Les deux parties ont entamé ce lundi à Rabat, un premier round des  négociations d’un nouvel accord de libre-échange approfondi et complet (ALECA). Cet accord est sensé baliser le terrain pour une plus grande intégration de l’économie marocaine dans le marché communautaire européen.

Il faudra néanmoins s’attendre à plusieurs rounds prévus alternativement à Rabat et Bruxelles. Pour rappel, ces négociations ont été annoncées officiellement le 1er mars dernier à l’occasion de la rencontre à Rabat, du chef du gouvernement, Abdelilah Benkirane avec le président de la Commission européenne, José Manuel Barroso.

Si le Maroc est le premier pays de la Méditerranée avec lequel Bruxelles lance de telles négociations, certaines inquiétudes sont exprimées dans le Royaume, quand aux futurs rapports de force entre les deux partenaires.

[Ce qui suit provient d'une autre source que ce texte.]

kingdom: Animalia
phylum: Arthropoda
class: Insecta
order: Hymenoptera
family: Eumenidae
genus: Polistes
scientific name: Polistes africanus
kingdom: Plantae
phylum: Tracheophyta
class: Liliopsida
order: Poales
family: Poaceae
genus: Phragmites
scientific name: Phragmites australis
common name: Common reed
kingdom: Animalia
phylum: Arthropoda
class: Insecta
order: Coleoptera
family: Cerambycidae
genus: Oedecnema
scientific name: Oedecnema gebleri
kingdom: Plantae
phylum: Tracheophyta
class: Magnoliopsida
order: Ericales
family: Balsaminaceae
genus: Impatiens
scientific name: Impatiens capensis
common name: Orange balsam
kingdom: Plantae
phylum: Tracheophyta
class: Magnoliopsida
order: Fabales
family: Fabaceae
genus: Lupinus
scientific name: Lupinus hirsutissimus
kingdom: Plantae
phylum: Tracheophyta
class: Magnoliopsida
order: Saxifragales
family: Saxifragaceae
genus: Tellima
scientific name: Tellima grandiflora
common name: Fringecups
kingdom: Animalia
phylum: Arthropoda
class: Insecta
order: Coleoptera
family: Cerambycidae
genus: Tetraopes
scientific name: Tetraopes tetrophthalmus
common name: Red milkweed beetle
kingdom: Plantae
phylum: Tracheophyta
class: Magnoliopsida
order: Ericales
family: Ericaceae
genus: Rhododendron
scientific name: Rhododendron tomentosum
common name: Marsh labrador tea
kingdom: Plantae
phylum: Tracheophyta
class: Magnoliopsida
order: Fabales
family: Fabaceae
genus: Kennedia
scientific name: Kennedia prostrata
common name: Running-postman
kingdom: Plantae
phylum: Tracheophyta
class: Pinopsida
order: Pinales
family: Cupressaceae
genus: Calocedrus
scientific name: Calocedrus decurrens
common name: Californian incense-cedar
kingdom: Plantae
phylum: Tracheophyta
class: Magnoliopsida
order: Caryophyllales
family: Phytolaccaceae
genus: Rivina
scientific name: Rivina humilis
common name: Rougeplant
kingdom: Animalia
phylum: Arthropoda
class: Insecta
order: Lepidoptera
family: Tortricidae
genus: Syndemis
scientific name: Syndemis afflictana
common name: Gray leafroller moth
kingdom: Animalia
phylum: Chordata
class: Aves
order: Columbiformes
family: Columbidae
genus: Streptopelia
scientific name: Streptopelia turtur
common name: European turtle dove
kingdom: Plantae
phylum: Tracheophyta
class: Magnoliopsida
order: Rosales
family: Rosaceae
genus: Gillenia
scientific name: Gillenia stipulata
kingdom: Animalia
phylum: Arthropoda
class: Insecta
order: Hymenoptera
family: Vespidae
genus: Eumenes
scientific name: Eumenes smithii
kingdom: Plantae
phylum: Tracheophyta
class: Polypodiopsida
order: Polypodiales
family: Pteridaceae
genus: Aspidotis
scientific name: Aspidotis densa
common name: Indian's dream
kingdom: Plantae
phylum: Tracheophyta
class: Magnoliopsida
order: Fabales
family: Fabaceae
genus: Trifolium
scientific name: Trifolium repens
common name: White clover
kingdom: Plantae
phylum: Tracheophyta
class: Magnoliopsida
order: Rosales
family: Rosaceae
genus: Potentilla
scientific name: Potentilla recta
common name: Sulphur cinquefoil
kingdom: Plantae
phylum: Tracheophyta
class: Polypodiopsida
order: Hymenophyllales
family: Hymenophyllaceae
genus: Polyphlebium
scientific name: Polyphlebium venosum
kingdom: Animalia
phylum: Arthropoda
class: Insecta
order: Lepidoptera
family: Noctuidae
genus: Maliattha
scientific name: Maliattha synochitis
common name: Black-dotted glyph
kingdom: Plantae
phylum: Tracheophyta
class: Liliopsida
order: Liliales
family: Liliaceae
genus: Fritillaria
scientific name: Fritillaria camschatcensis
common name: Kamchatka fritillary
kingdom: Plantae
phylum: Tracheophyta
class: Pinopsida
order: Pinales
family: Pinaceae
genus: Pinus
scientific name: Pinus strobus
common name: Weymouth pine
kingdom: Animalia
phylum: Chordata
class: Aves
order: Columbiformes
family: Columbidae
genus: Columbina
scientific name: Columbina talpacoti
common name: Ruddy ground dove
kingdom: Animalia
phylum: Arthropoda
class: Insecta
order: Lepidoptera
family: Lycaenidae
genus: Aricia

L’ALECA qui va au-delà des simples échanges commerciaux et de suppression des droits de douane, devrait couvrir toute une gamme de domaines réglementaires, tels la facilitation des échanges, les services, les mesures sanitaires et phytosanitaires les marchés publics, les obstacles techniques au commerce, la politique de concurrence et de droits de propriété intellectuelle ou encore la protection des investissements. Sur ce dernier point, le futur accord devrait prévoir les mécanismes de garantir aux investisseurs européens les mêmes droits qu’aux investisseurs nationaux et c’est ce qui effraye le plus les chefs d’entreprises marocaines qui n’ont pas les reins assez solides pour affronter chez eux, la concurrence des géants de l’économie européenne.

Par ailleurs, au stade actuel des négociations on ne parle que peu ou pas du tout de la question de mobilité des personnes qui constitue souvent un parcours du combattant pour les Marocains. A chaque déplacement en Europe, les Marocains sont obligés de demander un visa d’entrée dans l’espace Schengen, ce qui n’est pas le cas pour la plupart des ressortissants de l’UE.

Du côté européen, on tient tout de même, à rassurer qu’avant la conclusion du futur ALECA, l’UE s’est déjà fixée comme priorité de soutenir le Maroc dans ses efforts de développement économique et social et l’accompagner pour mener à terme l’ensemble de ses réformes en cours.

Pour preuve, dit-on, depuis la conclusion en 1969, de son premier accord commercial avec le Royaume, l’Union européenne est actuellement le premier partenaire et investisseur étranger au Maroc.

Pour Bruxelles qui prépare le terrain pour des négociations similaires avec la Jordanie, l’Egypte et la Tunisie, cette expérience avec le Maroc, revêt une valeur de référence pour l’ensemble du pourtour de la Méditerranée.